Well, we've had this discussion one or two times before. The short version is: Because i don't want it to be OS. I'm not against OS...not at all. I've open sourced all my stuff (and got almost no feedback on that...) except for jPCT itself. I like the continuity of jPCT and i think it's easier to maintain this in a closed source project. OS doesn't prevent a project from dying or at least suffering...Xith, JME and OpenMind (anybody remembers that one...?) are great examples of this. All OS, all going down once the main developer(s) left and all including some functionality that worked once and got broken after the initial developer left and nobody took over to fix it.

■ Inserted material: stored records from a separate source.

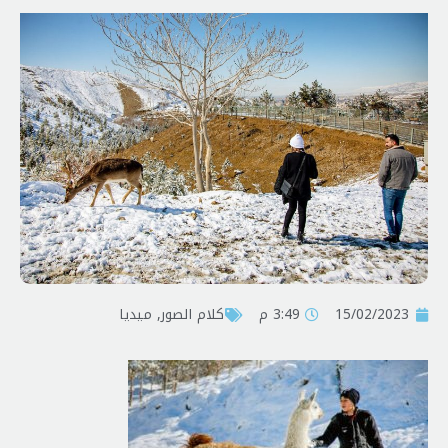
15/02/2023
3:49 م
کلام الصور
,
ميديا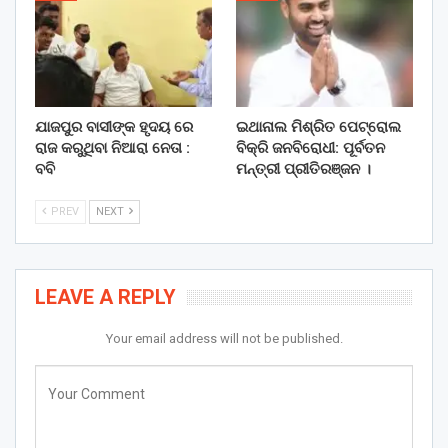
ଯାଜପୁର ବାସୀଙ୍କ ହୃଦୟ ରେ
ଇଥାନାଲ ମିଶ୍ରିତ ପେଟ୍ରୋଲ
ରାଜ କରୁଥିବା ନିଆରା ନେତା :
ବିକ୍ରି ଜନବିରୋଧୀ: ପୂର୍ବତନ
ବବି
ମନ୍ତ୍ରୀ ପ୍ରୀତିରଞ୍ଜନ ।
PREV
NEXT
LEAVE A REPLY
Your email address will not be published.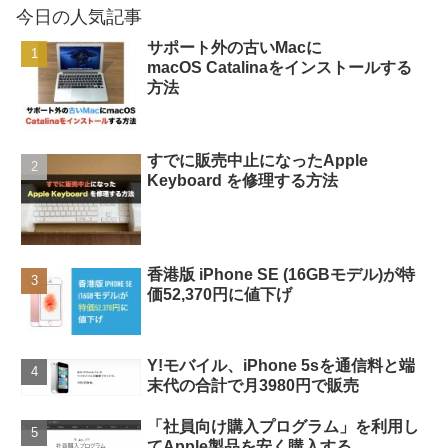
今日の人気記事
サポート外の古いMacに
macOS Catalinaをインストールする
方法
すでに販売中止になったApple
Keyboard を修理する方法
香港版 iPhone SE (16GBモデル)が特
価52,370円に値下げ
Y!モバイル、iPhone 5sを通信料と端
末代の合計で月3980円で販売
「社員向け購入プログラム」を利用し
てApple製品を安く購入する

There are several ways one can contribute to jPCT. It's possible to write demos for it (closed source, open source...i don't care), it's possible to add functionality like new loaders, some nifty shaders, cool post processing effects...jPCT provides enough hooks into its internals to do this IMHO...yet virtually nobody does. Maybe because the project itself isn't OS, but to me, this is just a cheap excuse if one really feels the urge to contribute.
To my experience, people do a lot of talk and often fail to deliver anything after that except for some dubios "code cleanup"-work that usually means to break the existing API for the benefit of a better gut feeling of this one person. I think that i can spend my time better by developing the engine itself than taking care of this.
And last but not least, i've sold two (IIRC) commercial licenses with the sources included.
If i'll ever lose interest in the engine, i'll OS it. However, this isn't the case right now.